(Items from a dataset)
╔══

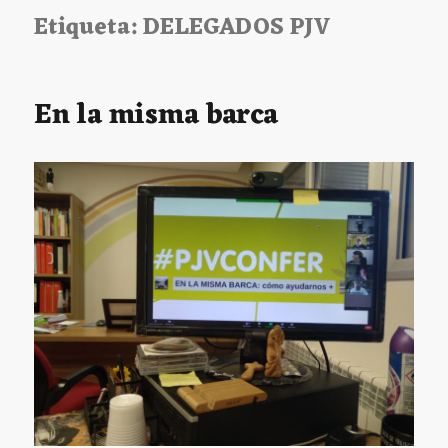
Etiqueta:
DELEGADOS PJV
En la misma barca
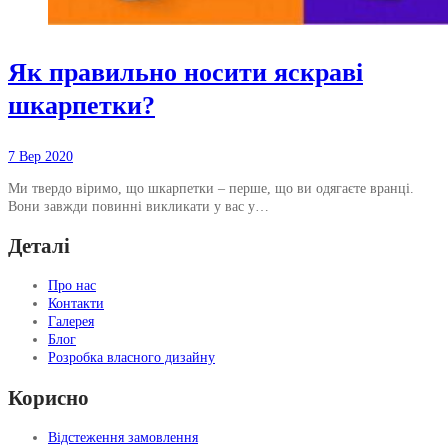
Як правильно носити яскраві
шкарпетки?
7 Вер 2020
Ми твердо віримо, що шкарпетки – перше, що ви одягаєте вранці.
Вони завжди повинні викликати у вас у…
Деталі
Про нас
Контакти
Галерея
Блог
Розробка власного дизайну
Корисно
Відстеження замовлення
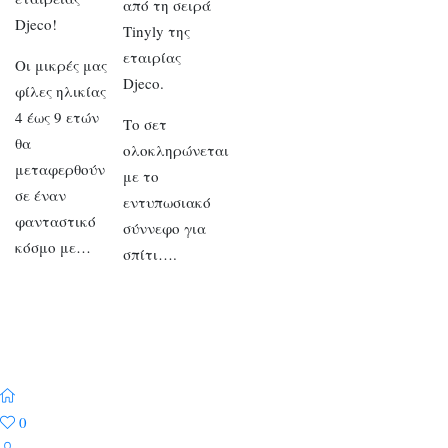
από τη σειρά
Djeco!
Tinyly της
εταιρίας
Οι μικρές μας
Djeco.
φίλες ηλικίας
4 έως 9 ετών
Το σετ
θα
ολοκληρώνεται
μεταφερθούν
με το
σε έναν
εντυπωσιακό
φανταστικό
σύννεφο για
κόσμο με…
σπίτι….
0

╚══

Work to be completed
The expected result is the data above in exact form, free of pictures.

Exercise output
Etiqueta:
DELEGADOS PJV
En la misma barca
Як правильно носити яскраві
шкарпетки?
7 Вер 2020
Ми твердо віримо, що шкарпетки – перше, що ви одягаєте вранці.
Вони завжди повинні викликати у вас у…
Деталі
Про нас
Контакти
Галерея
Блог
Розробка власного дизайну
Корисно
Відстеження замовлення
από τη σειρά
Djeco!
Tinyly της
εταιρίας
Οι μικρές μας
Djeco.
φίλες ηλικίας
4 έως 9 ετών
Το σετ
θα
ολοκληρώνεται
μεταφερθούν
με το
σε έναν
εντυπωσιακό
φανταστικό
σύννεφο για
κόσμο με…
σπίτι….
0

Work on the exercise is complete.